Adversarial Connectome Embedding for Mild Cognitive Impairment Identification Using Cortical Morphological Networks

Abstract

Cortical Morphological Networks provided unprecedented insights into connectional brain alternations in patients diagnosed with mild cognitive impairment (MCI) and, in combination with deep learning techniques, they can further be utilized to build computer-aided MCI diagnosis models. In this paper, we introduce Adversarial Connectome Embedding (ACE) architecture, which is rooted in graph convolution and adversarial regularization to learn relevant connectional features for MCI classification. Existing connectome-based embedding methods for examining the healthy and disorder brain connectivity generally rely on vectorizing the connectivity matrix and use typical Euclidean embedding methods (e.g., principal component analysis), which work best in Euclidean spaces such as images.

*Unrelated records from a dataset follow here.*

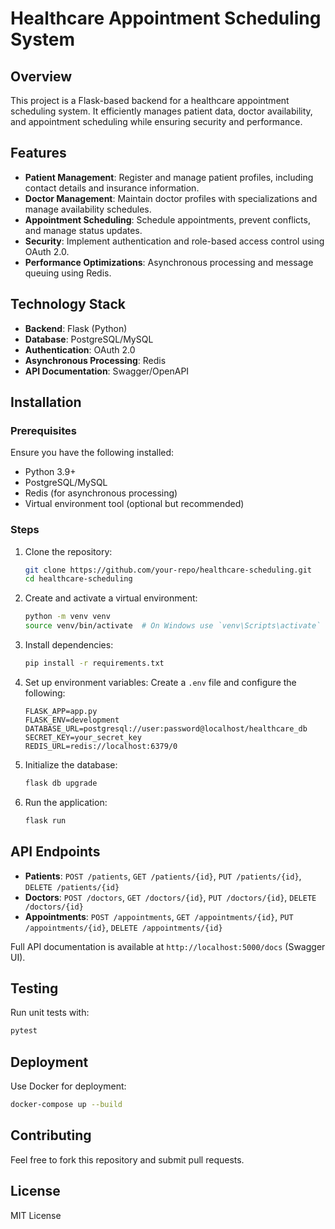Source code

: # Healthcare Appointment Scheduling System

## Overview
This project is a Flask-based backend for a healthcare appointment scheduling system. It efficiently manages patient data, doctor availability, and appointment scheduling while ensuring security and performance.

## Features
- **Patient Management**: Register and manage patient profiles, including contact details and insurance information.
- **Doctor Management**: Maintain doctor profiles with specializations and manage availability schedules.
- **Appointment Scheduling**: Schedule appointments, prevent conflicts, and manage status updates.
- **Security**: Implement authentication and role-based access control using OAuth 2.0.
- **Performance Optimizations**: Asynchronous processing and message queuing using Redis.

## Technology Stack
- **Backend**: Flask (Python)
- **Database**: PostgreSQL/MySQL
- **Authentication**: OAuth 2.0
- **Asynchronous Processing**: Redis
- **API Documentation**: Swagger/OpenAPI

## Installation
### Prerequisites
Ensure you have the following installed:
- Python 3.9+
- PostgreSQL/MySQL
- Redis (for asynchronous processing)
- Virtual environment tool (optional but recommended)

### Steps
1. Clone the repository:
   ```sh
   git clone https://github.com/your-repo/healthcare-scheduling.git
   cd healthcare-scheduling
   ```
2. Create and activate a virtual environment:
   ```sh
   python -m venv venv
   source venv/bin/activate  # On Windows use `venv\Scripts\activate`
   ```
3. Install dependencies:
   ```sh
   pip install -r requirements.txt
   ```
4. Set up environment variables:
   Create a `.env` file and configure the following:
   ```env
   FLASK_APP=app.py
   FLASK_ENV=development
   DATABASE_URL=postgresql://user:password@localhost/healthcare_db
   SECRET_KEY=your_secret_key
   REDIS_URL=redis://localhost:6379/0
   ```
5. Initialize the database:
   ```sh
   flask db upgrade
   ```
6. Run the application:
   ```sh
   flask run
   ```

## API Endpoints
- **Patients**: `POST /patients`, `GET /patients/{id}`, `PUT /patients/{id}`, `DELETE /patients/{id}`
- **Doctors**: `POST /doctors`, `GET /doctors/{id}`, `PUT /doctors/{id}`, `DELETE /doctors/{id}`
- **Appointments**: `POST /appointments`, `GET /appointments/{id}`, `PUT /appointments/{id}`, `DELETE /appointments/{id}`

Full API documentation is available at `http://localhost:5000/docs` (Swagger UI).

## Testing
Run unit tests with:
```sh
pytest
```

## Deployment
Use Docker for deployment:
```sh
docker-compose up --build
```

## Contributing
Feel free to fork this repository and submit pull requests.

## License
MIT License
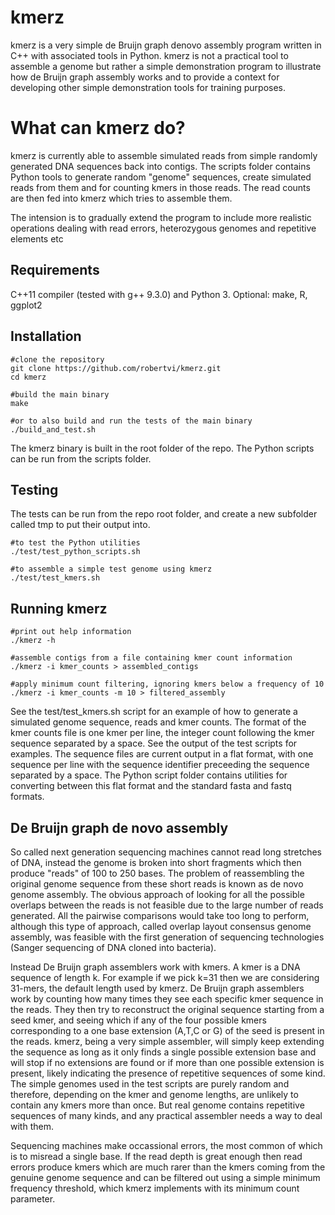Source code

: # kmerz
kmerz is a very simple de Bruijn graph denovo assembly program written in C++ with associated tools in Python. kmerz is not a practical tool to assemble a genome but rather a simple demonstration program to illustrate how de Bruijn graph assembly works and to provide a context for developing other simple demonstration tools for training purposes.

# What can kmerz do?
kmerz is currently able to assemble simulated reads from simple randomly generated DNA sequences back into contigs. The scripts folder contains Python tools to generate random "genome" sequences, create simulated reads from them and for counting kmers in those reads. The read counts are then fed into kmerz which tries to assemble them.

The intension is to gradually extend the program to include more realistic operations dealing with read errors, heterozygous genomes and repetitive elements etc

## Requirements

C++11 compiler (tested with g++ 9.3.0) and Python 3.
Optional: make, R, ggplot2

## Installation

    #clone the repository
    git clone https://github.com/robertvi/kmerz.git
    cd kmerz

    #build the main binary
    make

    #or to also build and run the tests of the main binary
    ./build_and_test.sh

The kmerz binary is built in the root folder of the repo. The Python scripts can be run from the scripts folder.

## Testing
The tests can be run from the repo root folder, and create a new subfolder called tmp to put their output into.

    #to test the Python utilities
    ./test/test_python_scripts.sh

    #to assemble a simple test genome using kmerz
    ./test/test_kmers.sh

## Running kmerz

    #print out help information
    ./kmerz -h

    #assemble contigs from a file containing kmer count information
    ./kmerz -i kmer_counts > assembled_contigs

    #apply minimum count filtering, ignoring kmers below a frequency of 10
    ./kmerz -i kmer_counts -m 10 > filtered_assembly

See the test/test_kmers.sh script for an example of how to generate a simulated genome sequence, reads and kmer counts. The format of the kmer counts file is one kmer per line, the integer count following the kmer sequence separated by a space. See the output of the test scripts for examples. The sequence files are current output in a flat format, with one sequence per line with the sequence identifier preceeding the sequence separated by a space. The Python script folder contains utilities for converting between this flat format and the standard fasta and fastq formats.

## De Bruijn graph de novo assembly
So called next generation sequencing machines cannot read long stretches of DNA, instead the genome is broken into short fragments which then produce "reads" of 100 to 250 bases. The problem of reassembling the original genome sequence from these short reads is known as de novo genome assembly. The obvious approach of looking for all the possible overlaps between the reads is not feasible due to the large number of reads generated. All the pairwise comparisons would take too long to perform, although this type of approach, called overlap layout consensus genome assembly, was feasible with the first generation of sequencing technologies (Sanger sequencing of DNA cloned into bacteria).

Instead De Bruijn graph assemblers work with kmers. A kmer is a DNA sequence of length k. For example if we pick k=31 then we are considering 31-mers, the default length used by kmerz. De Bruijn graph assemblers work by counting how many times they see each specific kmer sequence in the reads. They then try to reconstruct the original sequence starting from a seed kmer, and seeing which if any of the four possible kmers corresponding to a one base extension (A,T,C or G) of the seed is present in the reads. kmerz, being a very simple assembler, will simply keep extending the sequence as long as it only finds a single possible extension base and will stop if no extensions are found or if more than one possible extension is present, likely indicating the presence of repetitive sequences of some kind. The simple genomes used in the test scripts are purely random and therefore, depending on the kmer and genome lengths, are unlikely to contain any kmers more than once. But real genome contains repetitive sequences of many kinds, and any practical assembler needs a way to deal with them.

Sequencing machines make occassional errors, the most common of which is to misread a single base. If the read depth is great enough then read errors produce kmers which are much rarer than the kmers coming from the genuine genome sequence and can be filtered out using a simple minimum frequency threshold, which kmerz implements with its minimum count parameter.
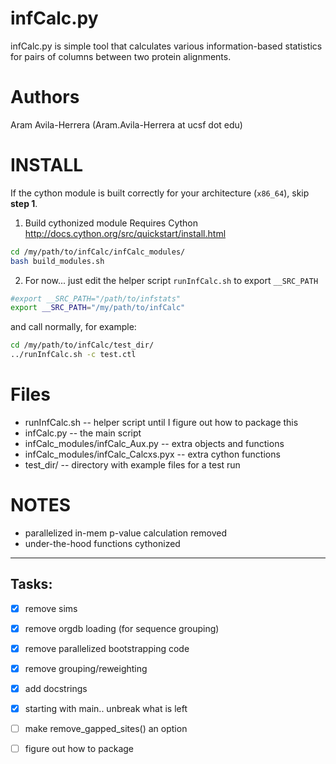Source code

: infCalc.py
==========

infCalc.py is simple tool that calculates various information-based
statistics for pairs of columns between two protein alignments.


Authors
=========

Aram Avila-Herrera (Aram.Avila-Herrera at ucsf dot edu)


INSTALL
========
If the cython module is built correctly for your architecture 
(`x86_64`), skip **step 1**.

1. Build cythonized module 
Requires Cython <http://docs.cython.org/src/quickstart/install.html>
```bash
cd /my/path/to/infCalc/infCalc_modules/
bash build_modules.sh
```

2. For now... just edit the helper script `runInfCalc.sh` to export `__SRC_PATH`
```bash
#export __SRC_PATH="/path/to/infstats"
export __SRC_PATH="/my/path/to/infCalc"
```
and call normally, for example:
```bash
cd /my/path/to/infCalc/test_dir/
../runInfCalc.sh -c test.ctl
```


Files
=========

- runInfCalc.sh -- helper script until I figure out how to package this
- infCalc.py -- the main script
- infCalc_modules/infCalc_Aux.py -- extra objects and functions
- infCalc_modules/infCalc_Calcxs.pyx -- extra cython functions
- test_dir/ -- directory with example files for a test run


NOTES
========
- parallelized in-mem p-value calculation removed
- under-the-hood functions cythonized


-----------------
Tasks:
-----------------
- [x] remove sims
- [x] remove orgdb loading (for sequence grouping)
- [x] remove parallelized bootstrapping code
- [x] remove grouping/reweighting
- [x] add docstrings
- [x] starting with main.. unbreak what is left
- [ ] make remove_gapped_sites() an option
- [ ] figure out how to package

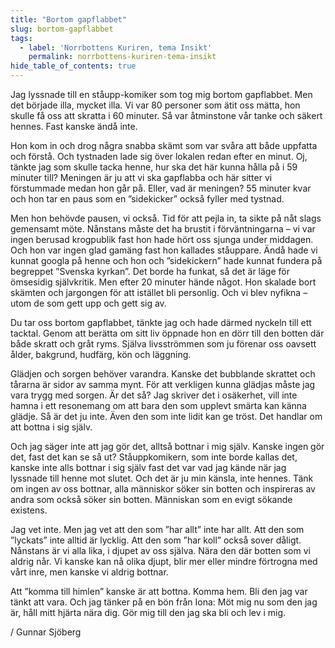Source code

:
 ```yaml
---
title: "Bortom gapflabbet"
slug: bortom-gapflabbet
tags:
  - label: 'Norrbottens Kuriren, tema Insikt'
    permalink: norrbottens-kuriren-tema-insikt
hide_table_of_contents: true
---
```

Jag lyssnade till en ståupp-komiker som tog mig bortom gapflabbet. Men det började illa, mycket illa. Vi var 80 personer som ätit oss mätta, hon skulle få oss att skratta i 60 minuter. Så var åtminstone vår tanke och säkert hennes. Fast kanske ändå inte.

<!--truncate-->

Hon kom in och drog några snabba skämt som var svåra att både uppfatta och förstå. Och tystnaden lade sig över lokalen redan efter en minut. Oj, tänkte jag som skulle tacka henne, hur ska det här kunna hålla på i 59 minuter till? Meningen är ju att vi ska gapflabba och här sitter vi förstummade medan hon går på. Eller, vad är meningen? 55 minuter kvar och hon tar en paus som en ”sidekicker” också fyller med tystnad.

Men hon behövde pausen, vi också. Tid för att pejla in, ta sikte på nåt slags gemensamt möte. Nånstans måste det ha brustit i förväntningarna – vi var ingen berusad krogpublik fast hon hade hört oss sjunga under middagen. Och hon var ingen glad gamäng fast hon kallades ståuppare. Ändå hade vi kunnat googla på henne och hon och ”sidekickern” hade kunnat fundera på begreppet ”Svenska kyrkan”. Det borde ha funkat, så det är läge för ömsesidig självkritik. Men efter 20 minuter hände något. Hon skalade bort skämten och jargongen för att istället bli personlig. Och vi blev nyfikna – utom de som gett upp och gett sig av.

Du tar oss bortom gapflabbet, tänkte jag och hade därmed nyckeln till ett tacktal. Genom att berätta om sitt liv öppnade hon en dörr till den botten där både skratt och gråt ryms. Själva livsströmmen som ju förenar oss oavsett ålder, bakgrund, hudfärg, kön och läggning.

Glädjen och sorgen behöver varandra. Kanske det bubblande skrattet och tårarna är sidor av samma mynt. För att verkligen kunna glädjas måste jag vara trygg med sorgen. Är det så? Jag skriver det i osäkerhet, vill inte hamna i ett resonemang om att bara den som upplevt smärta kan känna glädje. Så är det ju inte. Även den som inte lidit kan ge tröst. Det handlar om att bottna i sig själv.

Och jag säger inte att jag gör det, alltså bottnar i mig själv. Kanske ingen gör det, fast det kan se så ut? Ståuppkomikern, som inte borde kallas det, kanske inte alls bottnar i sig själv fast det var vad jag kände när jag lyssnade till henne mot slutet. Och det är ju min känsla, inte hennes. Tänk om ingen av oss bottnar, alla människor söker sin botten och inspireras av andra som också söker sin botten. Människan som en evigt sökande existens.

Jag vet inte. Men jag vet att den som ”har allt” inte har allt. Att den som ”lyckats” inte alltid är lycklig. Att den som ”har koll” också sover dåligt. Nånstans är vi alla lika, i djupet av oss själva. Nära den där botten som vi aldrig når. Vi kanske kan nå olika djupt, blir mer eller mindre förtrogna med vårt inre, men kanske vi aldrig bottnar.

Att ”komma till himlen” kanske är att bottna. Komma hem. Bli den jag var tänkt att vara. Och jag tänker på en bön från Iona: Möt mig nu som den jag är, håll mitt hjärta nära dig. Gör mig till den jag ska bli och lev i mig.

/ Gunnar Sjöberg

On the other hand, a connectome, which is modeled as a brain graph or network, lies in a non-Euclidean space. Hence, the connectome vectorization might cause losing its topological structure which can be leveraged to boost brain graph classification for diagnosis. To fill this gap, we leverage geometric deep learning, a nascent field which extends deep Euclidean feature representation learning to non-Euclidean spaces. First, we propose to use a geometric autoencoder with graph convolutional layers to learn a latent brain connectivity representation (i.e., embedding) that exploits the connectome topology. Secondly, we utilize an adversarial regularizing network which forces the learned latent distribution to match the prior distribution of the connectomes. Finally, we feed the adversarially regularized latent connectome embeddings to train a linear classifier for diagnosing MCI patients. ACE achieved the best classification results across different connectomic datasets for MCI versus Alzheimer’s disease classification in comparison with typical graph embedding techniques.